GIVEN TEXT
■ ■ ■ ■ ■ ■ ■

But who cares? Let’s all hope Voges makes like a bandit in the night and keeps his average over 100.

Mitch Clark reveals pathetic extent of trolling

AFL footballer Mitch Clark, revealed the pathetic depths some internet trolls are willing to stoop to in this post:

Clark has a long and well documented history with mental illness but that is beside the point.

This internet troll should be hunted down because their artistic ability, quite frankly, is woeful. Apparently the doctored image is supposed to be of a noose around Clark’s neck. I don’t see it. It looks as though someone was trying to highlight a tattoo behind Clark’s ear. Or was it a thought bubble in reverse? A demented Pac-Man?

Who knows? The “drawing” in question is so poor that it could be anything.

Clark is a strong man with skill and ability whereas this internet troll looks as though they struggle to draw breath, much less a “noose” around Clark’s neck.

The lesson is if you are going to troll, at least have some artistic skill, or don’t troll at all.

Goromaru tug of war

Japan’s newly crowned ninja master and international Rugby sensation, Ayumu Goromaru, has found himself in the middle of a classic tug of war. French news outlet Canal Plus have been reporting that Goromaru has accepted a one year contract with French Rugby royalty, Toulon.

His current club, the Queensland Reds, have come out with all sorts of colorful denials, demanding that Goromaru is going nowhere or at the very least that he hasn’t quite signed with Toulon at the moment.

This feeble “he said/she said” is understandable. Goromaru is the most bankable star in Rugby at the moment, reportedly overtaking Daniel Carter as the highest paid Rugby player in the world.

Without a doubt Twitter will be going nuts until Goromaru’s future is set in stone.

Tiger Woods’ new shirt

Stop the presses! Tiger Woods doesn’t like buttons! So Nike have designed a shirt with clips instead, just for him.

■ ■ ■ ■ ■ ■ ■

DATA EXCERPTS
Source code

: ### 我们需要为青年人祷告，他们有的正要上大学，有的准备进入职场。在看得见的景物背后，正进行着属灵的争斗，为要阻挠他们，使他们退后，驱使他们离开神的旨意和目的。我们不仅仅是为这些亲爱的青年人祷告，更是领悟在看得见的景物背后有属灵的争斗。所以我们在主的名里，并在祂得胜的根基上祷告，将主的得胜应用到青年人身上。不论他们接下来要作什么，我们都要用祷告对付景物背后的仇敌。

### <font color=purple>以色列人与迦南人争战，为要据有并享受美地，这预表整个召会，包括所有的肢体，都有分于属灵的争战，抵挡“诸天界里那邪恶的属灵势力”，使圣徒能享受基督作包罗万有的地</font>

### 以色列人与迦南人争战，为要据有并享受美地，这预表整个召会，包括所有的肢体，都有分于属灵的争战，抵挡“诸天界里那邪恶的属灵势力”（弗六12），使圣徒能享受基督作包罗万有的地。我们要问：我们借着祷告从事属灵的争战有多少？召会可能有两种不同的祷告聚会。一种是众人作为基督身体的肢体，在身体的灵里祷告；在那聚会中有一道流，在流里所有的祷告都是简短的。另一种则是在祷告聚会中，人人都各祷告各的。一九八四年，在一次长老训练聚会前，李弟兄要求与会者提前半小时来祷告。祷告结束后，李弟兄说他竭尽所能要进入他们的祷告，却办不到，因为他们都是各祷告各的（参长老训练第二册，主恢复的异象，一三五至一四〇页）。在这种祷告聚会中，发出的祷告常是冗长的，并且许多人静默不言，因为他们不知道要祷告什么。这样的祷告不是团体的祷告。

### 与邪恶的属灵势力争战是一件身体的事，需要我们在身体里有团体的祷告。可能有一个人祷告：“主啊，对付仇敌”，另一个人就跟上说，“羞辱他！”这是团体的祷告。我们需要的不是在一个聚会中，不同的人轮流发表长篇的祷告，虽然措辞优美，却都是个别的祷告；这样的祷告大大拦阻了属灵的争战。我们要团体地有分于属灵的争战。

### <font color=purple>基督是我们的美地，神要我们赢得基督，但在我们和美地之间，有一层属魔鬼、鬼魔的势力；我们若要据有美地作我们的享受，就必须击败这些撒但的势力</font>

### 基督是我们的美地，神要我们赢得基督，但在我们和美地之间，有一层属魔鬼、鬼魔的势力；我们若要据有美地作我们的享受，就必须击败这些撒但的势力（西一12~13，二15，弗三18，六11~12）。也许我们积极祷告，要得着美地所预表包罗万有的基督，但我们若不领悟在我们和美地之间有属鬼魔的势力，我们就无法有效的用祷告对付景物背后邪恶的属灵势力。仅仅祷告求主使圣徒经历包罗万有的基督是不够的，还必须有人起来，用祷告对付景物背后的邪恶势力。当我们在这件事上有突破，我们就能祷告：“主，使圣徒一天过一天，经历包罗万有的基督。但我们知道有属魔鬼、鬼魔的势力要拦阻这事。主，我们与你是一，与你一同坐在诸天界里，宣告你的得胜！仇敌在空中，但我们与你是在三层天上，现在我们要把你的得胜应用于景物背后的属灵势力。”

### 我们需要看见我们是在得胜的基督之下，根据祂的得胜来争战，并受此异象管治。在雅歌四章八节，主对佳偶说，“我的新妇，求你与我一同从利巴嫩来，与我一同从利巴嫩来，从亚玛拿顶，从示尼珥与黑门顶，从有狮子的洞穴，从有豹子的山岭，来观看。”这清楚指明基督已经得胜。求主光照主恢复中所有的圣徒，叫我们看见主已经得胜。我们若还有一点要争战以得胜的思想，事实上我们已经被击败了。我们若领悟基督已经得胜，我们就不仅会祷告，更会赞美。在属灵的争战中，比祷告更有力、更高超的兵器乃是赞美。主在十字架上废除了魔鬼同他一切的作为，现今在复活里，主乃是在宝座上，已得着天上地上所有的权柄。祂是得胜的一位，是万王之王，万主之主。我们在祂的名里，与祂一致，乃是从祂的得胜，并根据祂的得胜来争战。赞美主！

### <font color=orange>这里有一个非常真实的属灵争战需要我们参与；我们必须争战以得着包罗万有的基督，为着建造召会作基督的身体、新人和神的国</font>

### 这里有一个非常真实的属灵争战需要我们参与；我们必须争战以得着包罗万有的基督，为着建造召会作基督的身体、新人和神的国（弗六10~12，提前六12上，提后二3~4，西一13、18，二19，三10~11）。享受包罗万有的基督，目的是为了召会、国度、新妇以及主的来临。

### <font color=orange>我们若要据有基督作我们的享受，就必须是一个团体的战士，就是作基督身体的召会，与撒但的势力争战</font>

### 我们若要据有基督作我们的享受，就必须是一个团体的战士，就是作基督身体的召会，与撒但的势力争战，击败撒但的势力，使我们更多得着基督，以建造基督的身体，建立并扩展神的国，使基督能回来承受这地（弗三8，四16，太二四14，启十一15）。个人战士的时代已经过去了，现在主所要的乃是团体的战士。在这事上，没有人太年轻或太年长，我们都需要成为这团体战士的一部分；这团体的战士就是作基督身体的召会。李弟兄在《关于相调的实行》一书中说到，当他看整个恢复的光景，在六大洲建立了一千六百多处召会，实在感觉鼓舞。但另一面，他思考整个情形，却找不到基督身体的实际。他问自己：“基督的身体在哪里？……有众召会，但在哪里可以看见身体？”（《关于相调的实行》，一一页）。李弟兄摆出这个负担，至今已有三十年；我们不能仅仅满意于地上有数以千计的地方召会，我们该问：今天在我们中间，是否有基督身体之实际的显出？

■ ■ ■ ■ ■ ■ ■

QUESTIONS
1. Answer these questions using the sports roundup.
(a) Which club has Goromaru reportedly accepted a one-year contract with?
(b) What is the doctored image of Mitch Clark supposed to show?
(c) What did Nike design for Tiger Woods?
2. Carry the sports roundup forward from its last sentence.

ANSWERS GIVEN
1.
(a) Toulon.
(b) A noose around Clark's neck.
(c) A shirt with clips instead of buttons.

2.
You know you’re a big deal when clothes designers are asking your personal preferences. I can’t wait to get a call from the pencil pushers down at Calvin Klein. FYI, I don’t like my nether-regions packed in so tightly in their briefs. If they could send me seven pairs of crotchless CK briefs, that would be greatly appreciated.

“Surfboards are overrated”

Big wave rider, Landon McNamara, wiped out in spectacular fashion riding Hawaii’s infamous Jaws break. But McNamara managed to turn his wipeout into something else, managing to body surf his way across the face of the break.

He later commented via Instagram that “surfboards are overrated” – a strange comment from a pro surfer.

Hopefully this doesn’t inspire a rash of other sporting identities forsaking the tools of their trade. Will Chris Froome try to enter the Tour de France without a bike? Will Christiano Ronaldo try to play soccer without the ball?

Doing a Bradbury

14 years ago today, the legend behind one of Australia’s most famous sayings, “did a Bradbury,” was born.

At the 2002 Winter Olympics, in the final for the 1,000 meter speed skating, Bradbury was way off the pace and dead last for the majority of the race. The front pack were jostling for position around the final bend when they all went crashing down to the ice. Bradbury wafted through the mess of bodies to be the first skater over the line, winning the Olympic gold and a place in Australian folklore.

King LeBron breaks new record… no one cares?

LeBron James passed Kobe Bryant to become the most prolific scorer in All-Star games, ever. Now sitting on 291 All-Star points, you would think James’ latest milestone would make headlines the world over. But this new record seems to be a bit of an after-thought.

James’ popularity has taken a back seat to the much more charismatic Stephen Curry this year. Add to that the fact that Kobe Bryant is retiring and you have created the perfect storm for LeBron’s latest achievement to go unnoticed.

Congrats @KingJames

It has been confirmed!

Roberto Carlos has finally confirmed what we have all long suspected: Christiano Ronaldo is from another planet.

Just which planet Ronaldo reigns from isn’t exactly clear. Neither are his intentions. Does he come in peace? Has he come to show us all how soccer is really meant to be played? Is he a scout for an invasion?